Congresswoman Ann Kirkpatrick (D-CD1), who is running for McCain’s seat this year, pounced on McCain’s announcement.

“Members of the U.S. Senate have an obligation to uphold the Constitution and fulfill their duties, including voting on Supreme Court nominees—regardless of party affiliation,” Kirkpatrick told the press via a prepared statement. “John McCain used to take that responsibility seriously. Unfortunately, his comments today show just how much he has changed after more than three decades in Washington. Now is the time to put politics aside and do the right thing for our nation. I urge my colleagues in the Senate to live up to their oaths to the American people and hold up-or-down votes on any nominees put forward.”

McCain himself has generally supported giving a president a lot of leeway when it comes to appointing justices. Kirkpatrick cited McCain’s votes in favor of Clinton appointees for Justice Breyer and Justice Ginsberg, as McCain himself explained in 2005, “because I believed that President Clinton won the election.” And during a battle over whether the Senate should do away with the filibuster of federal judges, McCain was a member of the “gang of 14” that sought to preserve the power of the minority to block judicial appointments because he believed it was important to the political norms and the institution of the Senate.

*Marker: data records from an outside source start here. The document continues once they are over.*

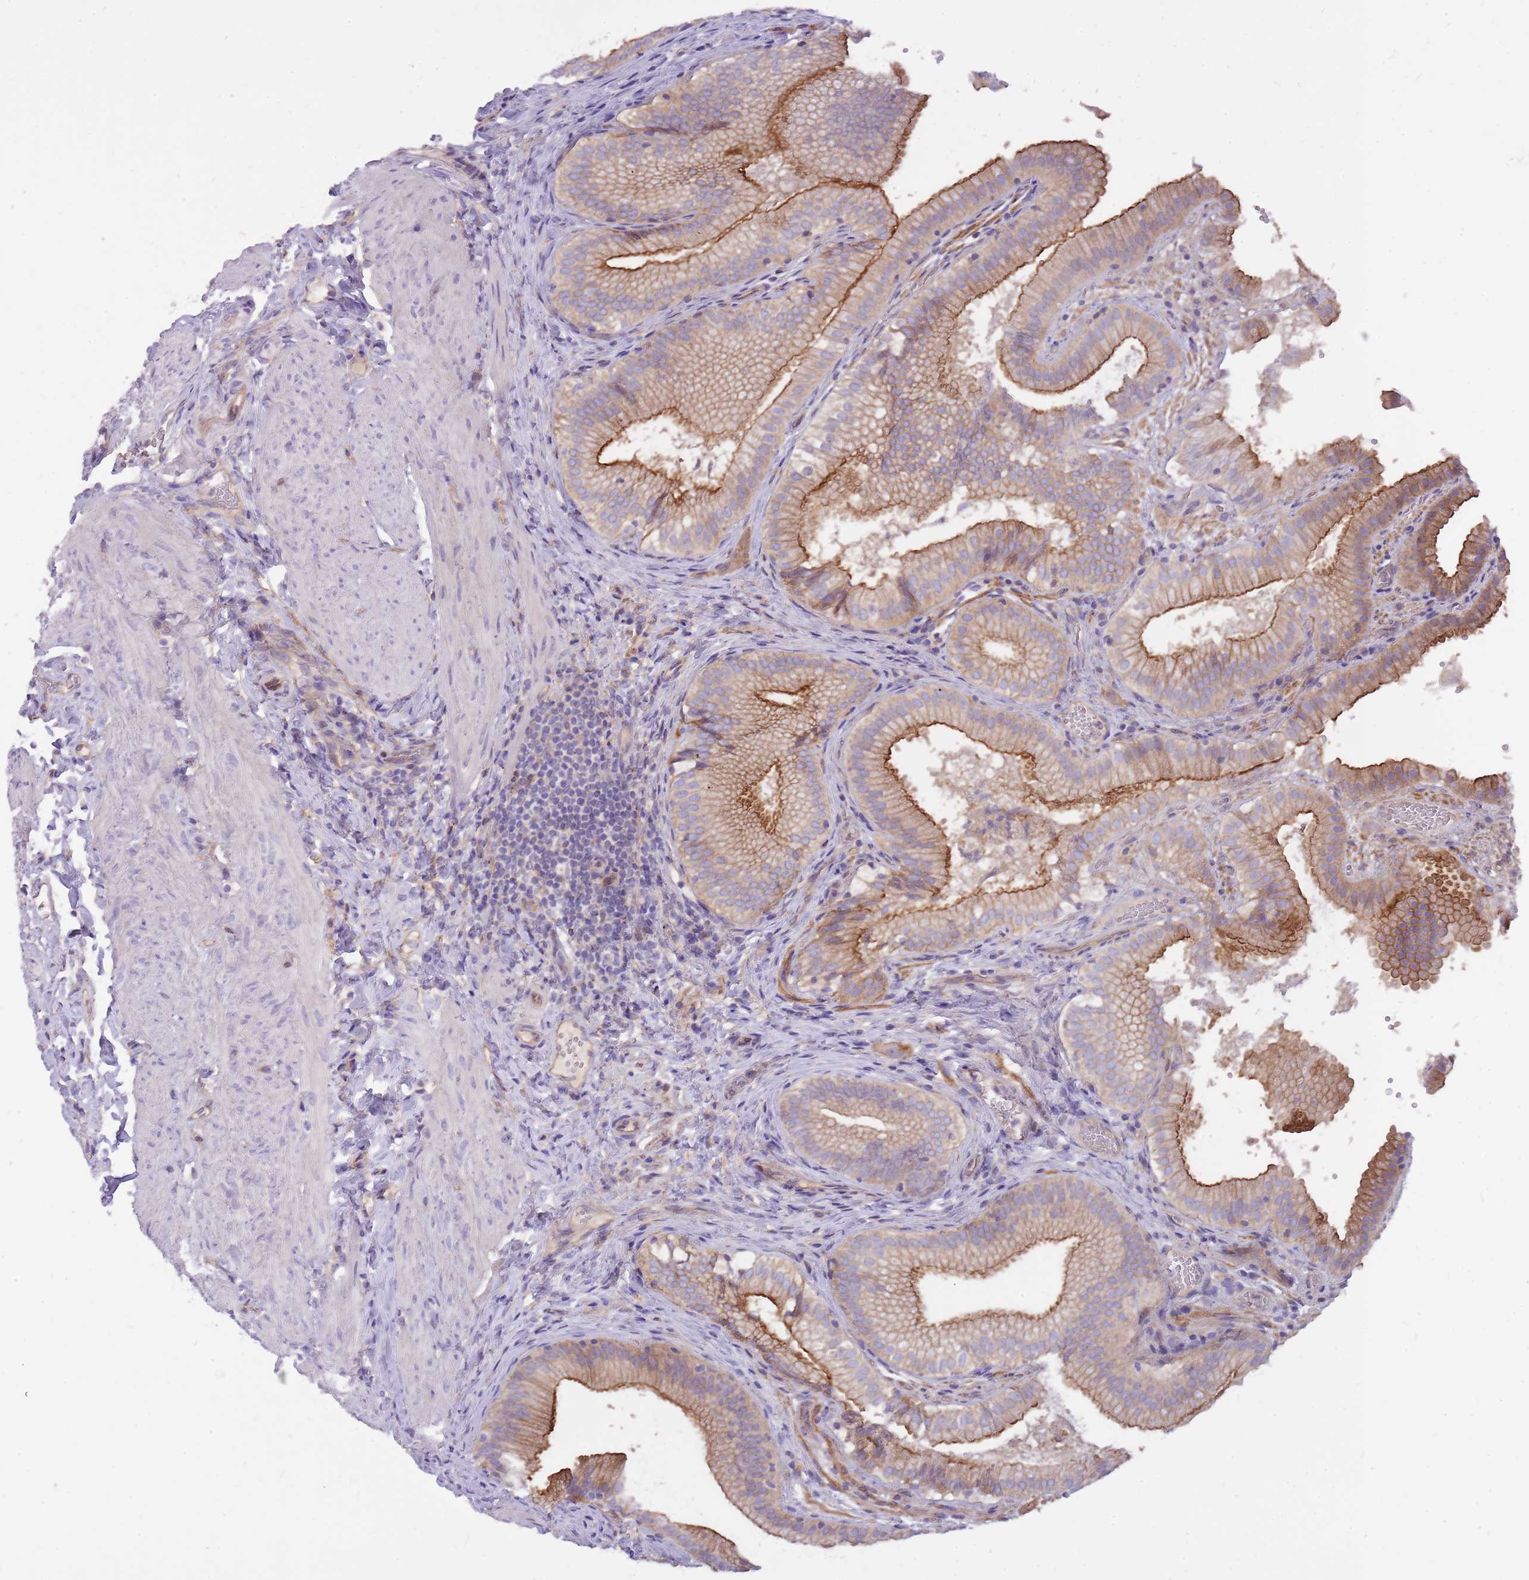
{"staining": {"intensity": "strong", "quantity": ">75%", "location": "cytoplasmic/membranous"}, "tissue": "gallbladder", "cell_type": "Glandular cells", "image_type": "normal", "snomed": [{"axis": "morphology", "description": "Normal tissue, NOS"}, {"axis": "topography", "description": "Gallbladder"}], "caption": "Glandular cells demonstrate high levels of strong cytoplasmic/membranous positivity in about >75% of cells in normal gallbladder.", "gene": "NTN4", "patient": {"sex": "female", "age": 30}}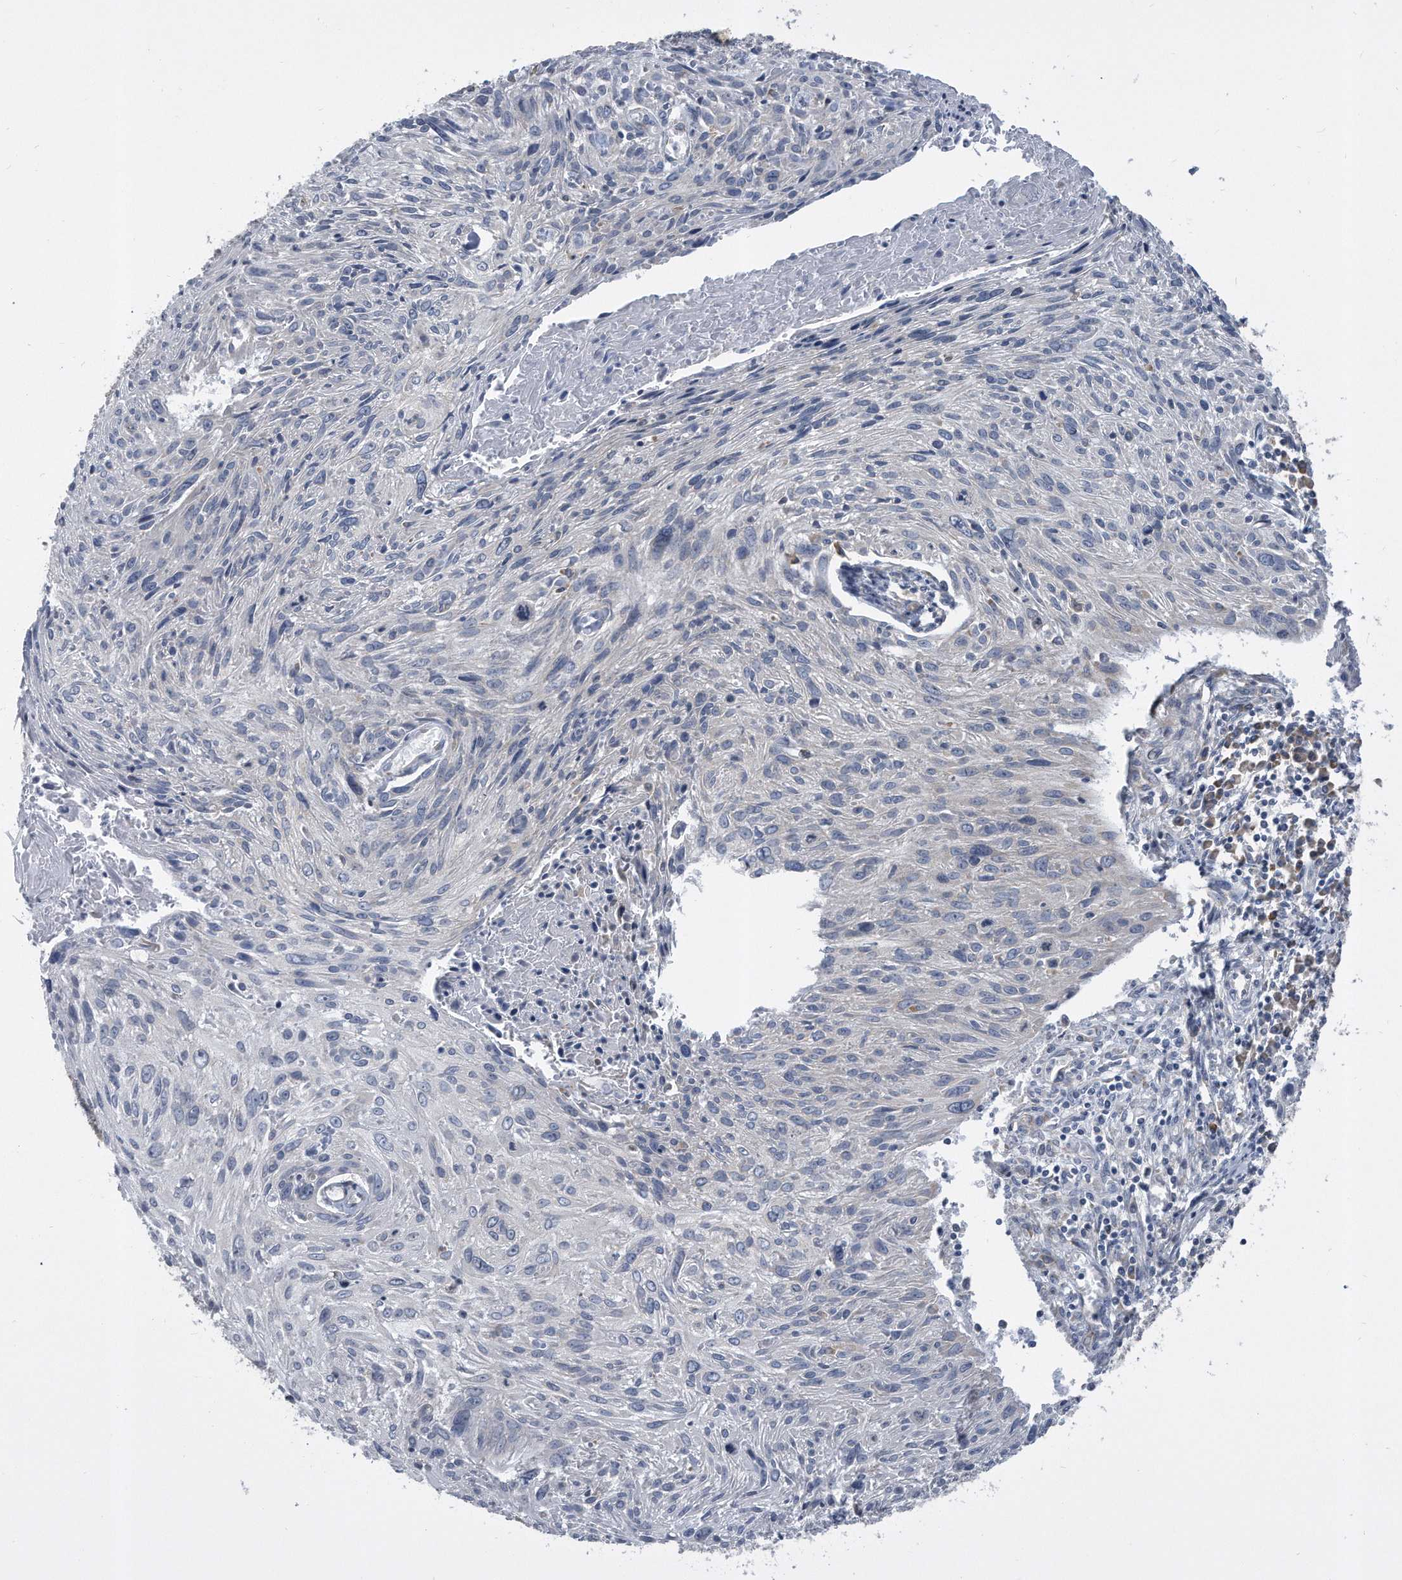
{"staining": {"intensity": "negative", "quantity": "none", "location": "none"}, "tissue": "cervical cancer", "cell_type": "Tumor cells", "image_type": "cancer", "snomed": [{"axis": "morphology", "description": "Squamous cell carcinoma, NOS"}, {"axis": "topography", "description": "Cervix"}], "caption": "Human cervical squamous cell carcinoma stained for a protein using immunohistochemistry exhibits no positivity in tumor cells.", "gene": "CCDC47", "patient": {"sex": "female", "age": 51}}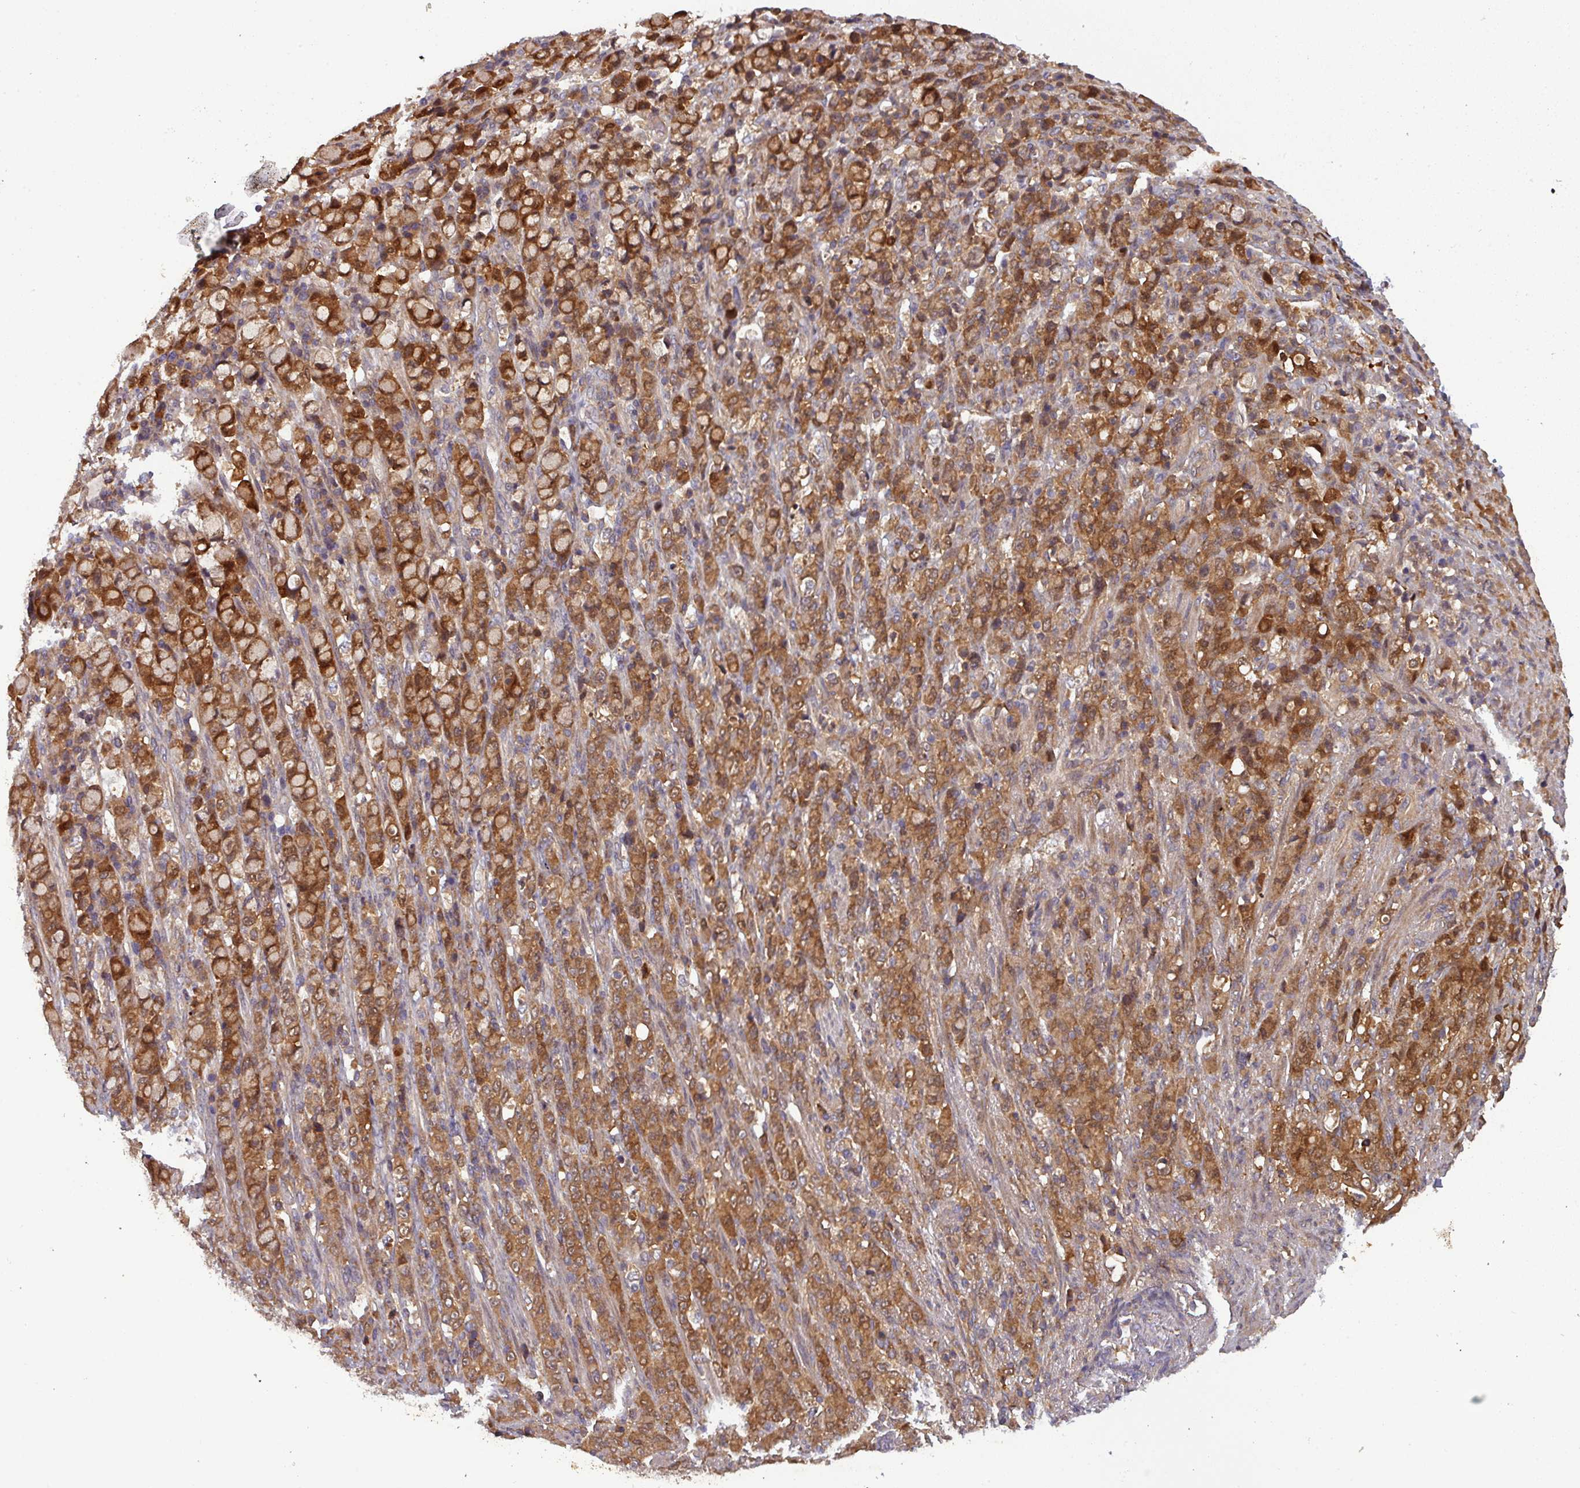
{"staining": {"intensity": "strong", "quantity": ">75%", "location": "cytoplasmic/membranous"}, "tissue": "stomach cancer", "cell_type": "Tumor cells", "image_type": "cancer", "snomed": [{"axis": "morphology", "description": "Normal tissue, NOS"}, {"axis": "morphology", "description": "Adenocarcinoma, NOS"}, {"axis": "topography", "description": "Stomach"}], "caption": "High-magnification brightfield microscopy of stomach cancer stained with DAB (3,3'-diaminobenzidine) (brown) and counterstained with hematoxylin (blue). tumor cells exhibit strong cytoplasmic/membranous staining is present in approximately>75% of cells.", "gene": "GSKIP", "patient": {"sex": "female", "age": 79}}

At the time, McCain told MSNBC Hardball host Chris Matthews: “I strongly believe that the president’s nominees deserve an up- or-down vote and that there was an abuse of that power, and we need to fix that. And we need to do it with an agreement where we can all trust one another.”

But this year, McCain is facing a primary challenge from former state lawmaker Kelli Ward, who is hammering him for the various times that he has gone against the wishes of the hard-core conservatives in Arizona. While Ward’s effort to unseat McCain is still considered a long shot—she had less than $260,000 in the bank at the end of the year and she has yet to win over major national groups that might help her like the Senate Conservatives Fund—McCain has been tacking to the right to inoculate himself from Ward’s attacks.